Quelles que soient les conditions d'exposition au public adoptées par l'entreprise, le public doit être informé du lieu d'exposition et de sa possibilité d'accès au bien. L'entreprise doit donc communiquer l'information appropriée au public. Elle doit le faire par des indications attractives sur le lieu même de l'exposition et par tous moyens promotionnels adaptés à l'importance de l'œuvre.
Obligations comptables
L'entreprise doit respecter 2 obligations comptables :
- Enregistrer l’œuvre en immobilisation dans sa comptabilité
- Affecter le montant des déductions fiscales à un compte de réserve spéciale, figurant au passif du bilan. L'entreprise doit joindre à sa déclaration de résultat un document concernant la constitution de cette réserve, conforme au modèle présenté par l'administration fiscale.
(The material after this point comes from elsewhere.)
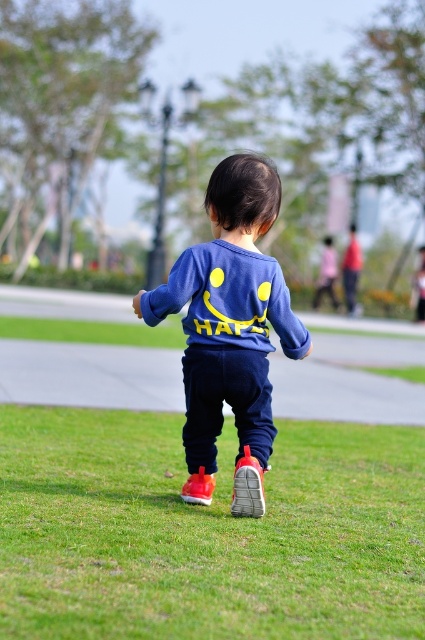
You are standing at the point marked by the coordinate [206,532] in the image. Looking around, you see a child wearing a navy blue shirt with a yellow smiley face and the word HAPPY on the back, along with dark blue pants and red sneakers. Based on your position, which direction should you walk to reach the child?

Since the green grass at lower center is represented by the point [206,532], and the child is walking away from the camera on the grassy area, you should walk forward towards the direction the child is facing to reach them.

You are a photographer trying to capture the blue matte sweatshirt at center and the green grass at lower center in the same frame. Based on their positions, which object should appear larger in the photo?

The green grass at lower center is closer to the viewer than the blue matte sweatshirt at center, so it should appear larger in the photo.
Base et modalités d'application de la déduction
La base de la déduction correspond au prix d'acquisition hors taxe de l’œuvre, auquel s'ajoutent des frais accessoires éventuels (ex : transport de l’œuvre). En revanche, les frais qui ne sont pas inclus dans le prix d'acquisition (ex : commission versée à un marchand d'art) sont exclus de la base de la déduction. Ces derniers sont immédiatement déductibles.
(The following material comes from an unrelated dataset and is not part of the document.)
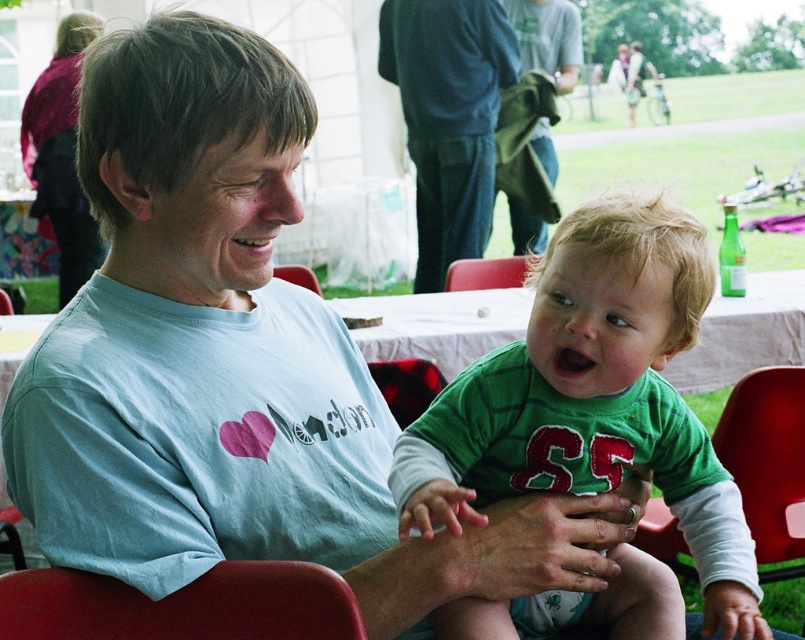
You are organizing a charity clothing drive and need to categorize clothes by size. You have two items to sort out of sight from others in the image. The maroon fabric jacket at upper left and the green cotton shirt at upper center. Which item should you place in the large size bin?

The maroon fabric jacket at upper left should be placed in the large size bin because it is bigger than the green cotton shirt at upper center.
La déduction fiscale est étalée sur 5 ans (année de l'acquisition et les 4 années suivantes) par fractions égales. Ainsi, elle est égale chaque année à 1/5e (20 %) du prix de revient de l’œuvre. Si l'acquisition est réalisée en cours d'année, la déduction n'est pas réduite prorata temporis.
Les sommes sont déduites du résultat de l'exercice, selon le régime fiscal de l'entreprise :
- Régime réel normal : sur le tableau n°2058-A ligne XG (cerfa n° 15949)
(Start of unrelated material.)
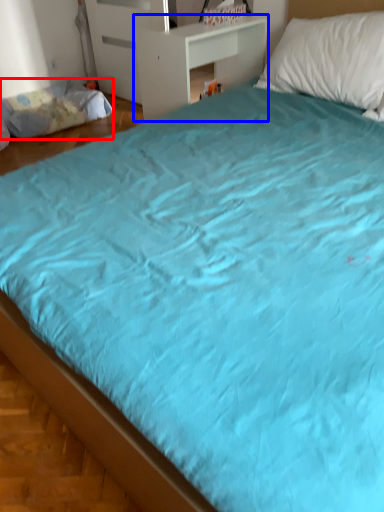
Question: Which of the following is the farthest to the observer, mattress (highlighted by a red box) or table (highlighted by a blue box)?

Choices:
 (A) mattress
 (B) table

Answer: (A)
- Régime simplifié d'imposition : sur le tableau n°2033-B (cerfa n°15948)
Toute déduction non pratiquée par l'entreprise au titre d'une année est définitivement perdue.
Limitation de la déduction
Les sommes sont déductibles dans la limite de 20 000 € ou 5‰ du chiffre d'affaires hors taxe de l'entreprise lorsque ce dernier montant est plus élevé. Ce plafond annuel est diminué des versements réalisés au titre du mécénat.
Si la fraction du prix d'acquisition ne peut être totalement déduite au titre d'une année, l'excédent non utilisé est perdu. Il ne peut pas être reporté pour être déduit sur une année ultérieure.
Tableau récapitulatif de la déduction fiscale pour l'acquisition d'œuvres d'art
| Critère | Détails |
|---|---|
| Entreprises concernées | Sociétés soumises à l'IS, entreprises individuelles soumises à l'IR (BIC) |
| Type d'œuvres | Œuvres originales d'artistes vivants |
| Condition d'exposition | Exposition publique ou aux salariés pendant 5 ans |
| Base de la déduction | Prix d'acquisition HT + frais accessoires |
| Répartition de la déduction | Sur 5 ans (20% par an) |
| Plafond de déduction | 20 000 € ou 5‰ du CA HT (le plus élevé) |
L'avantage fiscal accordé à l'entreprise peut être remis en cause.